# EXTRAIT:

Le 15 décembre 2022, le service statistique du ministère de l’Intérieur publiait les chiffres annuels en matière de violences conjugales pour l’année 2021. L’augmentation des violences recensées par les services est donc désormais à plus de 20%. Pour la première fois, la barre des 200 000 victimes recensées par les forces de l’ordre vient d’être franchie. À la hausse depuis 2017, cette tendance serait encore bien loin du nombre de victimes réelles selon l’enquête de victimation Genèse. Si l’on s’en tient à ces chiffres, les plaintes pour des violences physiques sur personnes de 15 ans ou plus dans le cadre familial sont ainsi passées de 100 500 en 2017 à 157 500 en 2021, soit une augmentation de 57%.
Être mère après #MeToo, c’est pouvoir parler plus facilement des violences intrafamiliales ?

# DONNÉES FOURNIES:

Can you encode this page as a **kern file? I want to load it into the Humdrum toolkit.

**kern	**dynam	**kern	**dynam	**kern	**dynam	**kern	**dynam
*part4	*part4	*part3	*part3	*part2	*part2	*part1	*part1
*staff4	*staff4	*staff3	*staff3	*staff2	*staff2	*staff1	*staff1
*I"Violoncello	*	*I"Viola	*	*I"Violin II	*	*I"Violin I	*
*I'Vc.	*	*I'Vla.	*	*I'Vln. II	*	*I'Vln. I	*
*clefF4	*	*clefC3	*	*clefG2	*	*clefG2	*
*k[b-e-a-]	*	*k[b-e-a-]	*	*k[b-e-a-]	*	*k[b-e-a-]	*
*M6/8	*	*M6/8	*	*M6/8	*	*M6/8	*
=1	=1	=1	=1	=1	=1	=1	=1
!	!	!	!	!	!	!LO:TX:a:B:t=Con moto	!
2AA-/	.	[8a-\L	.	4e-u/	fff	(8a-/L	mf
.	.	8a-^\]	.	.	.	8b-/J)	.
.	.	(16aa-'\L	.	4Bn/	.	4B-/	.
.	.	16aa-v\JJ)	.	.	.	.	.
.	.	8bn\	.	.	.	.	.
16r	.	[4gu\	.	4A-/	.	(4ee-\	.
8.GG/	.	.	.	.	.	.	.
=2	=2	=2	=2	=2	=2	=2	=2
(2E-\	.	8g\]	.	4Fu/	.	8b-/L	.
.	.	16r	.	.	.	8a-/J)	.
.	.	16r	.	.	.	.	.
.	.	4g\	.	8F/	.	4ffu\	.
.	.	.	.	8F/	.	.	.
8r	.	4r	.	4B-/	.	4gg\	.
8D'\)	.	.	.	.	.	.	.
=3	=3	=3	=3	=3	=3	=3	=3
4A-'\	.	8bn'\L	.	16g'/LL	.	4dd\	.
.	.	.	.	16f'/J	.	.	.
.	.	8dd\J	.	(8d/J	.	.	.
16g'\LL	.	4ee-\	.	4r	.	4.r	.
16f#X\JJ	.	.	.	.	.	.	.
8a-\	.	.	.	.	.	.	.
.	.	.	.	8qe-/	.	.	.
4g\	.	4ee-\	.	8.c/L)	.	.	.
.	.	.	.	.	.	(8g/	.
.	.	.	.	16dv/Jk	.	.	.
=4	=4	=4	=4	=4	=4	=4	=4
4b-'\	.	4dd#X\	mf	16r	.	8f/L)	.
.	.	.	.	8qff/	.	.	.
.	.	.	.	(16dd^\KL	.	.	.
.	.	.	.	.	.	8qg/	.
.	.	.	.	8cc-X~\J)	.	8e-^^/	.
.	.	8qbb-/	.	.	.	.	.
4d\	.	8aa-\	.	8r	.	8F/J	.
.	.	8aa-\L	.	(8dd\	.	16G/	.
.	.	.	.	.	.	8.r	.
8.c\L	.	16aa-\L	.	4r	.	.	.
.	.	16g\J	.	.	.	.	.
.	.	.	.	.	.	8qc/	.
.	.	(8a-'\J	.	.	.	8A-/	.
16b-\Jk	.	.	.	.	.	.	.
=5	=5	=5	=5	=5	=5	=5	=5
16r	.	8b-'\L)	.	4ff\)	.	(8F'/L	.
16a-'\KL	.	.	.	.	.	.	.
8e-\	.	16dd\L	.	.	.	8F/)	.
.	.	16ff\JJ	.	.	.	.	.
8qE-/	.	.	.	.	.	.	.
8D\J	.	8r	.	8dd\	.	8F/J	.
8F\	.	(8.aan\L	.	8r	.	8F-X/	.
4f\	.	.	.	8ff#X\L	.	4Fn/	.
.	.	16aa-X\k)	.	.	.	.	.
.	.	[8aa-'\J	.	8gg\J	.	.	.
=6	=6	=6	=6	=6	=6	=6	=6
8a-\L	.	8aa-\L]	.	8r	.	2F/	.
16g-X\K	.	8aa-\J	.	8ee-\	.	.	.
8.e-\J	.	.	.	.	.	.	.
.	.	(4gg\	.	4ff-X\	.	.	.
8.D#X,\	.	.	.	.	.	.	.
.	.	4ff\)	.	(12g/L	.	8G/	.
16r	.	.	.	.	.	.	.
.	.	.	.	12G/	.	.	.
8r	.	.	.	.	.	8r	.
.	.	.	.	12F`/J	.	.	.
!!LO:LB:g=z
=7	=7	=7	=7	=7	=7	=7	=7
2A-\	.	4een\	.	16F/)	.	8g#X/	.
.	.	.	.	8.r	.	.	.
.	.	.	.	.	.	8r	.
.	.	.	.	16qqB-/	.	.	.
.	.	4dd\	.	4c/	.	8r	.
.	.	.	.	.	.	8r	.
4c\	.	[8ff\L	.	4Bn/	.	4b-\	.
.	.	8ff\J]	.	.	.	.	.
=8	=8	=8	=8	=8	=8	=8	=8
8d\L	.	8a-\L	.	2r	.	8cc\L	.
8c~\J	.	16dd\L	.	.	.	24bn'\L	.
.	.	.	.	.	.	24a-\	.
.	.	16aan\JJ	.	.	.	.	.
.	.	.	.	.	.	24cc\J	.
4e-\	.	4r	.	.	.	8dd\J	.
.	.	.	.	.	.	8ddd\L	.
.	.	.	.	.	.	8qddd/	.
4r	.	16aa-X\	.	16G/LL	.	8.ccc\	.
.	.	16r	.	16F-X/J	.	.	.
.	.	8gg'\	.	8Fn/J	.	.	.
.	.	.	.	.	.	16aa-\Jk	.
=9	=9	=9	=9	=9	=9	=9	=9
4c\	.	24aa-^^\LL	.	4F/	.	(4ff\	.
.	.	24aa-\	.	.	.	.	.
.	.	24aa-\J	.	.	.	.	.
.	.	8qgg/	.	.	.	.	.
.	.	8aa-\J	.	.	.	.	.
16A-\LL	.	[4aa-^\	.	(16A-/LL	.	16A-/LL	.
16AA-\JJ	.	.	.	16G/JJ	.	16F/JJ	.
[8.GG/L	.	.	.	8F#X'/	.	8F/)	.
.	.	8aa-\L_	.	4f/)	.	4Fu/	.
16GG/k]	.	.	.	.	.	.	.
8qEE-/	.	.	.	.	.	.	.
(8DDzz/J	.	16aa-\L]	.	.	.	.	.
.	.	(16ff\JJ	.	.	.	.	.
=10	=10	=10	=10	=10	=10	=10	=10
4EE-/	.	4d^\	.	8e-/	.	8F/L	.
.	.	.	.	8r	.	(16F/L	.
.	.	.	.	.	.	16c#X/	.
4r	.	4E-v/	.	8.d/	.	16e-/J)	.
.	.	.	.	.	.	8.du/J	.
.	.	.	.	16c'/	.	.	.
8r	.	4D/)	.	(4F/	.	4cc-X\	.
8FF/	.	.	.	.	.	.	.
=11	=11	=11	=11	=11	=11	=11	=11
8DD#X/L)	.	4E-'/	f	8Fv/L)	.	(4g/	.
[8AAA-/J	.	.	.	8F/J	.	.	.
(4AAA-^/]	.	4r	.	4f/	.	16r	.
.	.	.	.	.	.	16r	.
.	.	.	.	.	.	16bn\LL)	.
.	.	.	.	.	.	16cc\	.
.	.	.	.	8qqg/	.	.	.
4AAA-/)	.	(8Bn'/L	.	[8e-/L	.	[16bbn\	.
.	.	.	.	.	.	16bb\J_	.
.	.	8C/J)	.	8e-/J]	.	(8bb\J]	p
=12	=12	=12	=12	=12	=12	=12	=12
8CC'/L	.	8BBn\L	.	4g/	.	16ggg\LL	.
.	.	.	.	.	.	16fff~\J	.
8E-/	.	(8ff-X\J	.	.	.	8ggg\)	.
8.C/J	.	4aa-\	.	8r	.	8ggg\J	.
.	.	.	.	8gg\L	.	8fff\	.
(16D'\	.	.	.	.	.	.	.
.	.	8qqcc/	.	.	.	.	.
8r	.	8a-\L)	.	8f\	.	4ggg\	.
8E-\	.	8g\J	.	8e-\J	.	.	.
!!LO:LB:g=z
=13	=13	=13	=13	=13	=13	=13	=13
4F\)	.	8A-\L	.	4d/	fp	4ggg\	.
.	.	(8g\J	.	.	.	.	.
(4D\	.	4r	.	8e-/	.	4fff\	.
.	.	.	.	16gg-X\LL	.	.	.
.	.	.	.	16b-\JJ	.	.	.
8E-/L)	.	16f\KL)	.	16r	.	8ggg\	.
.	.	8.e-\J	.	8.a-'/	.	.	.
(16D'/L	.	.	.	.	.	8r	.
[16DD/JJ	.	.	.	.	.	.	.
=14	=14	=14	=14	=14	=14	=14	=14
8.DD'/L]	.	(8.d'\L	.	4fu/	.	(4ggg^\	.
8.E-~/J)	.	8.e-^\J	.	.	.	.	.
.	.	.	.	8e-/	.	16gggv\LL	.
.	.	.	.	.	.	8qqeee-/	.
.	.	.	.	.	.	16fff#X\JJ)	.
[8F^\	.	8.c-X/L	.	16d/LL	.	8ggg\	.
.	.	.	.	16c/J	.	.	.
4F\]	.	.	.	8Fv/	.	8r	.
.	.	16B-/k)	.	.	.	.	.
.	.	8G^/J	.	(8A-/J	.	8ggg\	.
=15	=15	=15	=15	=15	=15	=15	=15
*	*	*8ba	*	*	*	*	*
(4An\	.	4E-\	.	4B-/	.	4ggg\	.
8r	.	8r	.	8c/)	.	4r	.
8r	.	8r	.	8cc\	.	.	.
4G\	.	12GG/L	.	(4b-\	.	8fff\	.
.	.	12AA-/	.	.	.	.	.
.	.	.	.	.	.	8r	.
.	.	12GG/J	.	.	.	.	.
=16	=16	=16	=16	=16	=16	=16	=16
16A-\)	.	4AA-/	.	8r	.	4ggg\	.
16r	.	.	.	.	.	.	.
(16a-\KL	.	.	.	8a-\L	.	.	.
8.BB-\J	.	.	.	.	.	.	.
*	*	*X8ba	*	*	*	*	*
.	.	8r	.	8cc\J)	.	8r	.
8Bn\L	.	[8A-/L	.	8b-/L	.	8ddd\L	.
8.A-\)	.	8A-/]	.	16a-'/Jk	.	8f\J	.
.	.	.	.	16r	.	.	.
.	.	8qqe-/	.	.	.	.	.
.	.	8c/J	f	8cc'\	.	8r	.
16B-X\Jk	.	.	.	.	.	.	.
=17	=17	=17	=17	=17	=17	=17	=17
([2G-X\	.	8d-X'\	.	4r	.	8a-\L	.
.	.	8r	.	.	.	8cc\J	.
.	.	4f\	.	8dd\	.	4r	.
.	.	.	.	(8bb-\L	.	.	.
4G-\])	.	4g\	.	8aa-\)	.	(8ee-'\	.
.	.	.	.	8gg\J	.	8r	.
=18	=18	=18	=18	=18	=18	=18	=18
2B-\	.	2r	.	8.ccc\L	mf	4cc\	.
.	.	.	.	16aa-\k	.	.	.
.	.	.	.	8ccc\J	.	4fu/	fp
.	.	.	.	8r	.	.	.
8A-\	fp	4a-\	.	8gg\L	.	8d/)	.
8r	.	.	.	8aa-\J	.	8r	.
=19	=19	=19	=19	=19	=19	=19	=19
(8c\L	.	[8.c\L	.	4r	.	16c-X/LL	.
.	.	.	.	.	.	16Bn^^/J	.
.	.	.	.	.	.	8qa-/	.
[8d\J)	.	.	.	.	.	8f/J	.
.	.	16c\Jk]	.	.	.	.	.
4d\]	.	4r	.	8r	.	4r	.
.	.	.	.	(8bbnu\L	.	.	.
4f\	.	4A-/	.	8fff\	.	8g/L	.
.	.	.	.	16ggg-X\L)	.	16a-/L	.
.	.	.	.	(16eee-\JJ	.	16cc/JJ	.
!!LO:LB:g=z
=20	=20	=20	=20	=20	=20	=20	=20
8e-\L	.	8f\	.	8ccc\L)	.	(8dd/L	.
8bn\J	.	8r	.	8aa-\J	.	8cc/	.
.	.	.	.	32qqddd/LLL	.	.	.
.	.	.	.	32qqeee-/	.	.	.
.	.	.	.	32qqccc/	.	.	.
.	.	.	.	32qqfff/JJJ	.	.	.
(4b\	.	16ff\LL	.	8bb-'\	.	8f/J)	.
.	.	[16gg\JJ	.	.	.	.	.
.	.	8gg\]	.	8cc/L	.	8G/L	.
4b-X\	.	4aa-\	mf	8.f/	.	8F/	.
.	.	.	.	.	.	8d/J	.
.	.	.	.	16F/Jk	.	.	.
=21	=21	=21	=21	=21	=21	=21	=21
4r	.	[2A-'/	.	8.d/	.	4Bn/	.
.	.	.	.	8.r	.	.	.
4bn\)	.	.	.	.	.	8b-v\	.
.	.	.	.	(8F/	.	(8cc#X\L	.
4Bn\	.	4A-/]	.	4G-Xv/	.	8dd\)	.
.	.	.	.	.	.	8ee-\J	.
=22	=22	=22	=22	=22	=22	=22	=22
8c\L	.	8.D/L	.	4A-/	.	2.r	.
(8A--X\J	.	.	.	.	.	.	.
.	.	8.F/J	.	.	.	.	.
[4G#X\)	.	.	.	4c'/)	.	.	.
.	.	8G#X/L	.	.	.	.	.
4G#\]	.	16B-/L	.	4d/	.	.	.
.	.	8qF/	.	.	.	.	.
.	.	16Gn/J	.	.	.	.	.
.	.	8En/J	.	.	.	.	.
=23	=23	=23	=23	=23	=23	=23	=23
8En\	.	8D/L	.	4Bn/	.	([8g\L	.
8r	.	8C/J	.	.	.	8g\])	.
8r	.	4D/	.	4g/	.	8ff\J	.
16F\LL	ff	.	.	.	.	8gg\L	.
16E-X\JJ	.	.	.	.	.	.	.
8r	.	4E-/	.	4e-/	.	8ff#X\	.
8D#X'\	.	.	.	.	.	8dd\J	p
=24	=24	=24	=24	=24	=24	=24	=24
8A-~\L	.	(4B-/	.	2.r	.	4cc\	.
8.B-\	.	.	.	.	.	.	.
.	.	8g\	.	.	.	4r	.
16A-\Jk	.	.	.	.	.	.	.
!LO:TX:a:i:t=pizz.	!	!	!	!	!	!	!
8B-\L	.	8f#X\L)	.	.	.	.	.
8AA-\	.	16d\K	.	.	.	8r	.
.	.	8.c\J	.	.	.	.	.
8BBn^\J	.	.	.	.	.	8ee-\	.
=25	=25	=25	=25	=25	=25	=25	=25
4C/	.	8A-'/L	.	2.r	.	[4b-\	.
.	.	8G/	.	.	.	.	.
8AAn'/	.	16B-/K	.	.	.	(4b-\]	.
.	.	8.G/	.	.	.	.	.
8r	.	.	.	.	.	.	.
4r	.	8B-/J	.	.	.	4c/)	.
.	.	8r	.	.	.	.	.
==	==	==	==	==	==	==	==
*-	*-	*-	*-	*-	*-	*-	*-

# CONSIGNE:
Relevez chacune des années citées dans l'extrait sur les violences conjugales, sans répéter celles qui reviennent plusieurs fois. Ces données ne servent pas ici.

# RÉPONSE:
2017, 2021, 2022